Foo, the link I posted was from 2013 and inflation is added to the work done by the original authors. If you go back to Silver’s work in 2005 he came up with a valuation of $3.95M for picks 26 and later. Are we really to believe that the value has risen 500% for late 1st round picks?
These numbers don’t make sense to me. Everything I’ve read on this subject indicate late first round picks to have average surplus values of around $7 million. http://www.mlbdailydish.com/2013/2/3/3947224/draft-pick-values-and-unintended-consequences
Hidden….is it possible that the “average surplus values” you are talking about (Silver’s article is from 2005, Wang’s from 2009) have gone up in value?
A late first round draft pick is worth 4.0 current WAR on the free agent market? I am not an insider, but that price seems farcically high, did Szymborski, do any discounting or take into account the cost of signing the pick?

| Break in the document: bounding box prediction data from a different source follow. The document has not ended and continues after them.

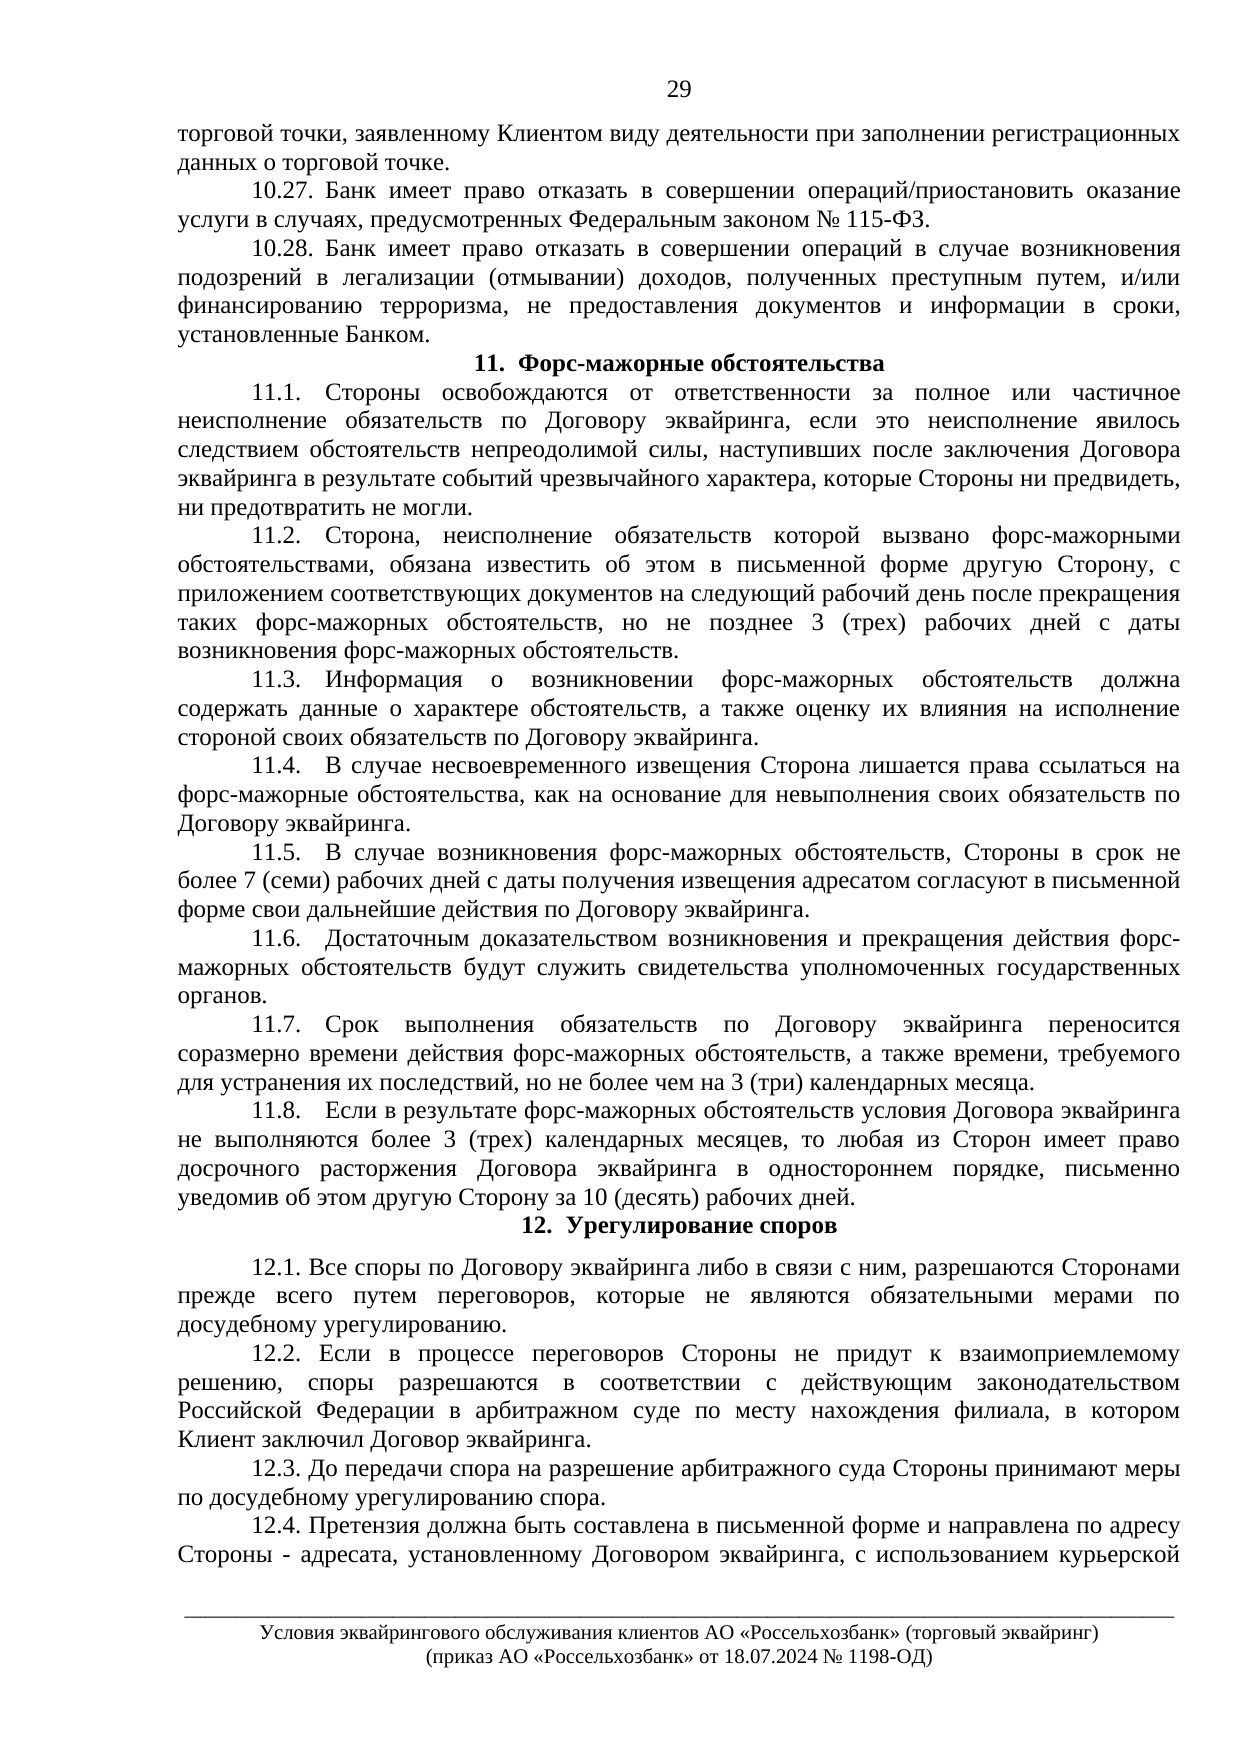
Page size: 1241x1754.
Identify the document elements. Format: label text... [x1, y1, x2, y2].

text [177, 1511, 1181, 1568]
subtitle Информация о возникновении форс-мажорных обстоятельств должна содержать данные о характере обстоятельств, а также оценку их влияния на исполнение стороной своих обязательств по Договору эквайринга. [177, 664, 1181, 751]
subtitle Форс-мажорные обстоятельства [177, 348, 1181, 377]
subtitle В случае возникновения форс-мажорных обстоятельств, Стороны в срок не более 7 (семи) рабочих дней с даты получения извещения адресатом согласуют в письменной форме свои дальнейшие действия по Договору эквайринга. [177, 837, 1181, 923]
subtitle Срок выполнения обязательств по Договору эквайринга переносится соразмерно времени действия форс-мажорных обстоятельств, а также времени, требуемого для устранения их последствий, но не более чем на 3 (три) календарных месяца. [177, 1009, 1181, 1096]
subtitle Банк имеет право отказать в совершении операций в случае возникновения подозрений в легализации (отмывании) доходов, полученных преступным путем, и/или финансированию терроризма, не предоставления документов и информации в сроки, установленные Банком. [177, 233, 1181, 348]
subtitle Урегулирование споров [177, 1211, 1181, 1239]
subtitle Сторона, неисполнение обязательств которой вызвано форс-мажорными обстоятельствами, обязана известить об этом в письменной форме другую Сторону, с приложением соответствующих документов на следующий рабочий день после прекращения таких форс-мажорных обстоятельств, но не позднее 3 (трех) рабочих дней с даты возникновения форс-мажорных обстоятельств. [177, 521, 1181, 664]
subtitle В случае несвоевременного извещения Сторона лишается права ссылаться на форс-мажорные обстоятельства, как на основание для невыполнения своих обязательств по Договору эквайринга. [177, 751, 1181, 837]
subtitle Если в результате форс-мажорных обстоятельств условия Договора эквайринга не выполняются более 3 (трех) календарных месяцев, то любая из Сторон имеет право досрочного расторжения Договора эквайринга в одностороннем порядке, письменно уведомив об этом другую Сторону за 10 (десять) рабочих дней. [177, 1096, 1181, 1211]
subtitle Достаточным доказательством возникновения и прекращения действия форс-мажорных обстоятельств будут служить свидетельства уполномоченных государственных органов. [177, 923, 1181, 1009]
subtitle Стороны освобождаются от ответственности за полное или частичное неисполнение обязательств по Договору эквайринга, если это неисполнение явилось следствием обстоятельств непреодолимой силы, наступивших после заключения Договора эквайринга в результате событий чрезвычайного характера, которые Стороны ни предвидеть, ни предотвратить не могли. [177, 377, 1181, 521]
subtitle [177, 118, 1181, 176]
text 12.3. До передачи спора на разрешение арбитражного суда Стороны принимают меры по досудебному урегулированию спора. [177, 1453, 1181, 1511]
text 12.1. Все споры по Договору эквайринга либо в связи с ним, разрешаются Сторонами прежде всего путем переговоров, которые не являются обязательными мерами по досудебному урегулированию. [177, 1252, 1181, 1338]
text 12.2. Если в процессе переговоров Стороны не придут к взаимоприемлемому решению, споры разрешаются в соответствии с действующим законодательством Российской Федерации в арбитражном суде по месту нахождения филиала, в котором Клиент заключил Договор эквайринга. [177, 1338, 1181, 1453]
subtitle Банк имеет право отказать в совершении операций/приостановить оказание услуги в случаях, предусмотренных Федеральным законом № 115-ФЗ. [177, 176, 1181, 233]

There was a piece that covered draft slot value around the time of the new CBA and it found that the Pirates pick was valued at $6.5 million in 2011. Even if you assume teams are valuing picks 10% more by year (a highly questionable assumption) that comes to $8.7 million in 2014.
http://www.fangraphs.com/blogs/an-early-look-at-the-price-of-a-win-this-off-season/
I don’t think he meant a “4.0 WAR per year player”; he quite literally meant 4 WAR. That could mean Starling Marte’s rookie year, which you seem to have interpreted it to mean.
More likely, it means something like 4 career WAR, which means giving up the opportunity to have Garrett Jones (or someone like him) for 5-ish years.
Yes but that 4 WAR comes in the future, teams value current war higher than future WAR. I do have access to his to the article but that valuation is out of line with anything else I have seen.
It also seems to benefit large market/high revenues teams who can sign multiple FAs where the marginal cost of the draft pick declines (and such teams that have high picks which are protected). Additionally, these teams can extend qualifying offers without blinking.
It is a link to an Insider article which majority of readers don’t subcribe to.. Does Dan state that its an average value of a first round pick or specifically a late pick in the first round?
You might just have to subscribe? Tim W is probably not allowed to mention anything more than what he has.
I am an ESPN INsider, but I know EYE am not going to answer your question.